Heracles

Euripides

Euripides. The Plays of Euripides, Translated into English Prose from the Text of Paley. Vol. II. Coleridge, Edward P., translator. London: George Bell and Sons, 1891.

  1. I do not know, my daughter; I too am struck dumb.
Megara
  1. Is this he who they told us was beneath the earth?It is, unless some day-dream mocks our sight. What am I saying? What visions do these anxious eyes behold? Old man, this is no one other than your own son.
  2. Come here, my children, cling to your father’s robe, hurry, never loose your hold, for here is one to help you, not at all behind our savior Zeus.
Heracles
  1. All hail! my house and gates of my home, how glad I am to emerge to the light and see you.
  2. Ah! what is this?
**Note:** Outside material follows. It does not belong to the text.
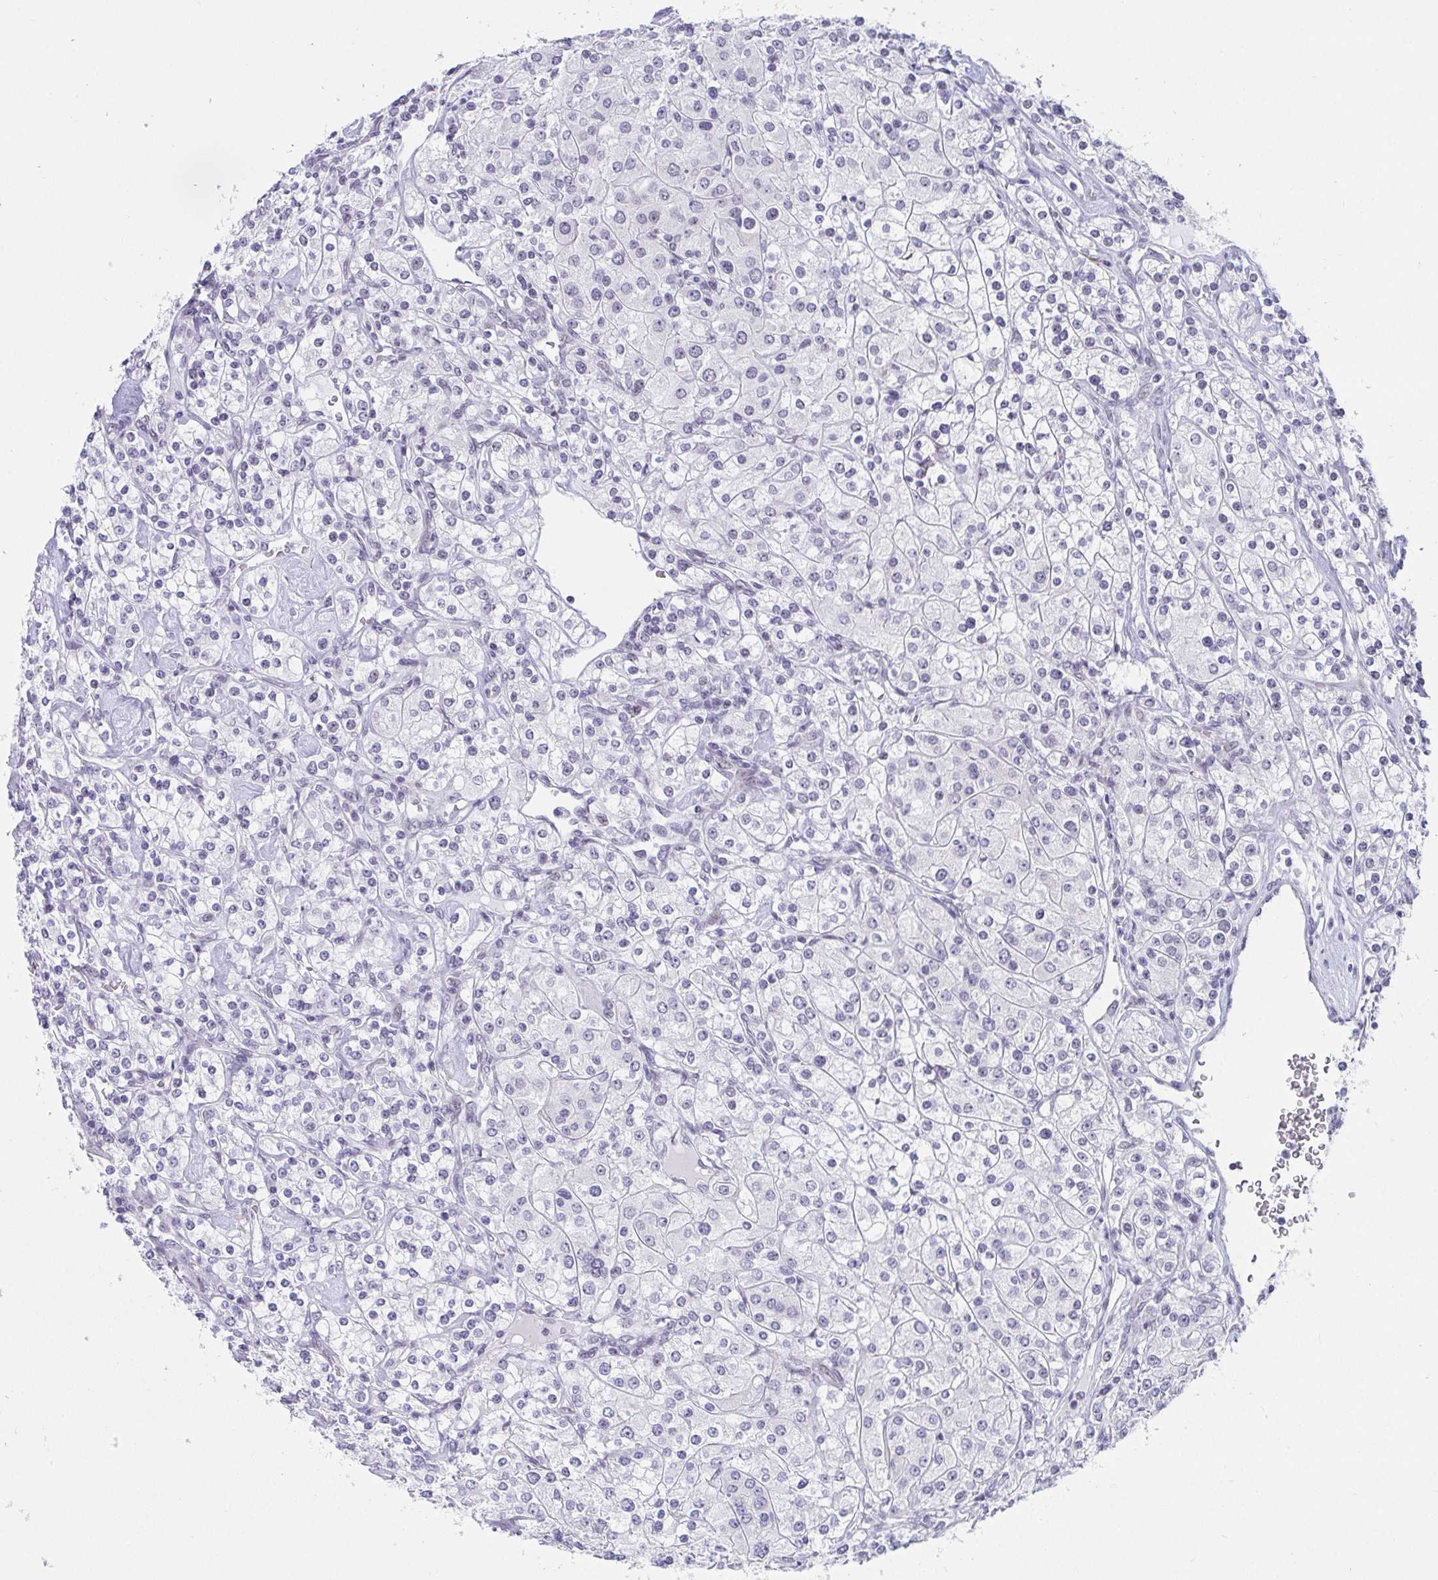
{"staining": {"intensity": "negative", "quantity": "none", "location": "none"}, "tissue": "renal cancer", "cell_type": "Tumor cells", "image_type": "cancer", "snomed": [{"axis": "morphology", "description": "Adenocarcinoma, NOS"}, {"axis": "topography", "description": "Kidney"}], "caption": "IHC micrograph of adenocarcinoma (renal) stained for a protein (brown), which reveals no staining in tumor cells.", "gene": "WDR72", "patient": {"sex": "male", "age": 77}}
I see my children before the house in the robes of death, with chaplets on their heads and my wife amid a throng of men, and my father weeping—what misfortune? Let me draw near to them and inquire;
  3. lady, what strange stroke of fate has fallen on the house?
Megara
  1. Dearest of all mankind to me!
Amphitryon
  1. O ray of light appearing to your father!
Megara
  1. Are you safe and is your coming just in time to help your dear ones?
Heracles
  1. What do you mean? What is this confusion I find on my arrival, father?
Megara
  1. We are being ruined; forgive me, old friend,
  2. if I have anticipated that to which you had a right to tell him; for women’s nature is perhaps more prone to grief than men’s and they are my children that were being led to death, which was my own lot too.
Heracles
  1. Apollo! what a prelude to your story!
Megara
  1. My brothers are dead, and my old father.
Heracles
  1. How so? what did he do? whose spear did he meet?
Megara
  1. Lycus, our new monarch, slew him.
Heracles
  1. Did he meet him in fair fight, or was the land sick and weak?
Megara
  1. Yes, from faction; now he is master of the city of Cadmus with its seven gates.
Heracles
  1. Why has panic fallen on you and my aged father?
Megara
  1. He meant to kill your father, me, and my children.